====== Record excerpts

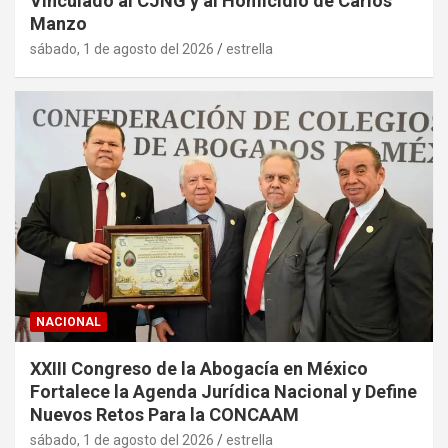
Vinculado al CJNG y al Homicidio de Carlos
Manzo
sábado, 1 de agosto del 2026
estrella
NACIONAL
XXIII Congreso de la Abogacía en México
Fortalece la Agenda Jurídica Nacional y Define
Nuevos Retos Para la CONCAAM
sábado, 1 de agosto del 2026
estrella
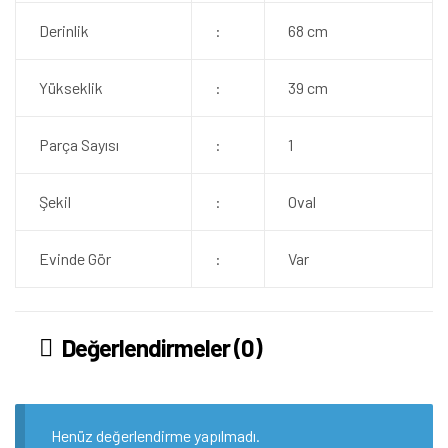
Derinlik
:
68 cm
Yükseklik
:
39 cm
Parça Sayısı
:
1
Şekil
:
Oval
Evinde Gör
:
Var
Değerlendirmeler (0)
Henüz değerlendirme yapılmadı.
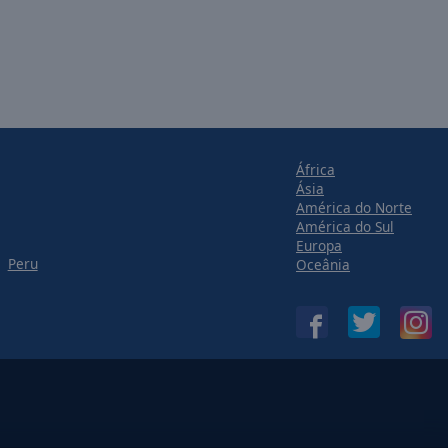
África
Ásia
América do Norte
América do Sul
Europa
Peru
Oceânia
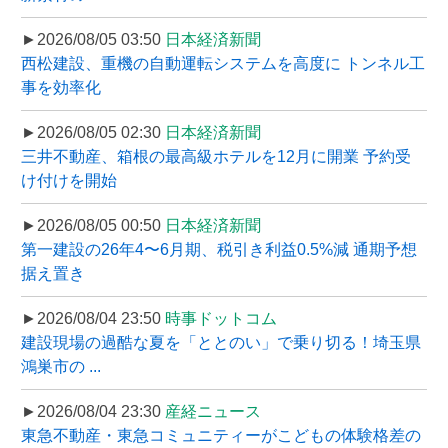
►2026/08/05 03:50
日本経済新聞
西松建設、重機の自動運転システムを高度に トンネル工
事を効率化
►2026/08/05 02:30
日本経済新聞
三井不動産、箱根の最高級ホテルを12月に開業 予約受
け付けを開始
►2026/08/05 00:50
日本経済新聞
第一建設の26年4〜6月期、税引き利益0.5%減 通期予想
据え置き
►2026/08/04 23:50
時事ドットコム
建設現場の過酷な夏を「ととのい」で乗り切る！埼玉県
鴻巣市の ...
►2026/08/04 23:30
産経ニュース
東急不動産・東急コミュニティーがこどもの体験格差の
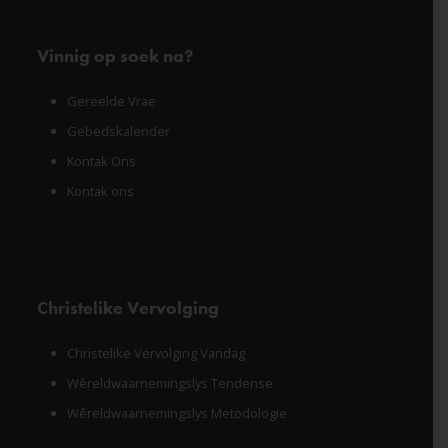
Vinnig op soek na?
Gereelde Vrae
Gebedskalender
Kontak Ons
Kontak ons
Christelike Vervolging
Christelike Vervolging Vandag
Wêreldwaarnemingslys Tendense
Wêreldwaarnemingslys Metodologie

============
====== Record excerpts

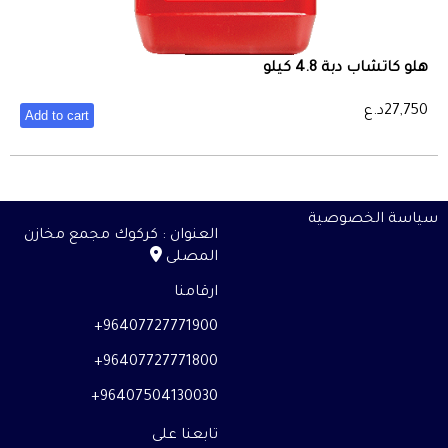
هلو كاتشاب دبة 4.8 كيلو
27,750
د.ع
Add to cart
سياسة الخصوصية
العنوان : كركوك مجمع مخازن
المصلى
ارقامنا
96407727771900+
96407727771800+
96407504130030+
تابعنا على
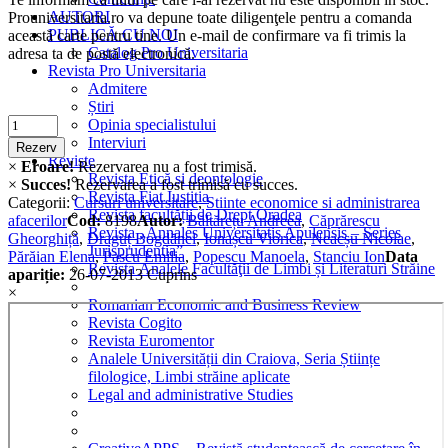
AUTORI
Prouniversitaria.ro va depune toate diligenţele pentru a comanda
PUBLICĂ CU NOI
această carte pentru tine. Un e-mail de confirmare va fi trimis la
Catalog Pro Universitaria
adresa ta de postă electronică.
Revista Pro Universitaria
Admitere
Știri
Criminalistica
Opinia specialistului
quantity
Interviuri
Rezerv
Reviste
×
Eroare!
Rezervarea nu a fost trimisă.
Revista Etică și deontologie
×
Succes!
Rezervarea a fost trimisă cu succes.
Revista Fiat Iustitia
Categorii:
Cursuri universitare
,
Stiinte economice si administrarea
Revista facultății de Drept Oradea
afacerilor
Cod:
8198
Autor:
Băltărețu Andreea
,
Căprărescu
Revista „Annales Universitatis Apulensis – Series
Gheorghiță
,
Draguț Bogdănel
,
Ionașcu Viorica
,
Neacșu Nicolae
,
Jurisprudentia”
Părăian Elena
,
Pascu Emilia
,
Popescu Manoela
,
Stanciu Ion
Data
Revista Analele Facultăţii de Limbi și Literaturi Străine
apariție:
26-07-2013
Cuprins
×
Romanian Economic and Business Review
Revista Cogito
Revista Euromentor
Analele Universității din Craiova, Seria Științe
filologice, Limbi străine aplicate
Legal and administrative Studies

============
====== Record excerpts

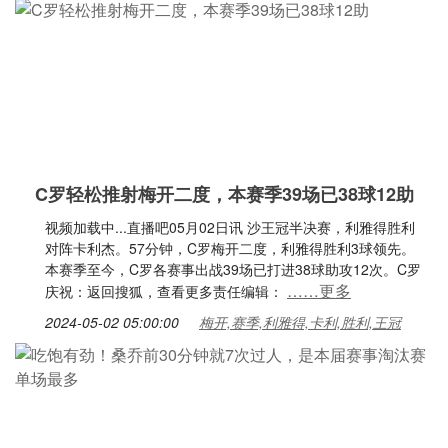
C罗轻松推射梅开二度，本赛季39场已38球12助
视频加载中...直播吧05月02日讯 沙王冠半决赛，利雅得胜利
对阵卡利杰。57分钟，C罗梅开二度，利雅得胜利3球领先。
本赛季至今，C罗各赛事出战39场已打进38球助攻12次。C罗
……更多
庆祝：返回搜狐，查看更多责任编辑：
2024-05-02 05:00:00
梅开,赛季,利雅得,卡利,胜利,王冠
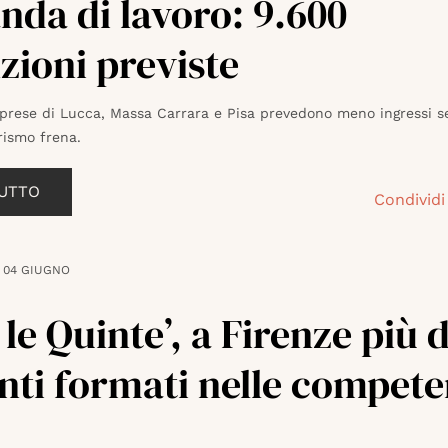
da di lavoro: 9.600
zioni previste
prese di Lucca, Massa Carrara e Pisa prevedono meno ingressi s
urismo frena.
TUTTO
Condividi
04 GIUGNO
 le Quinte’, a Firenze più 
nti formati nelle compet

============

Requirement: Only the lines above that include the word "Christelike" belong in the answer; copy each one.

Task solution:
Christelike Vervolging
Christelike Vervolging Vandag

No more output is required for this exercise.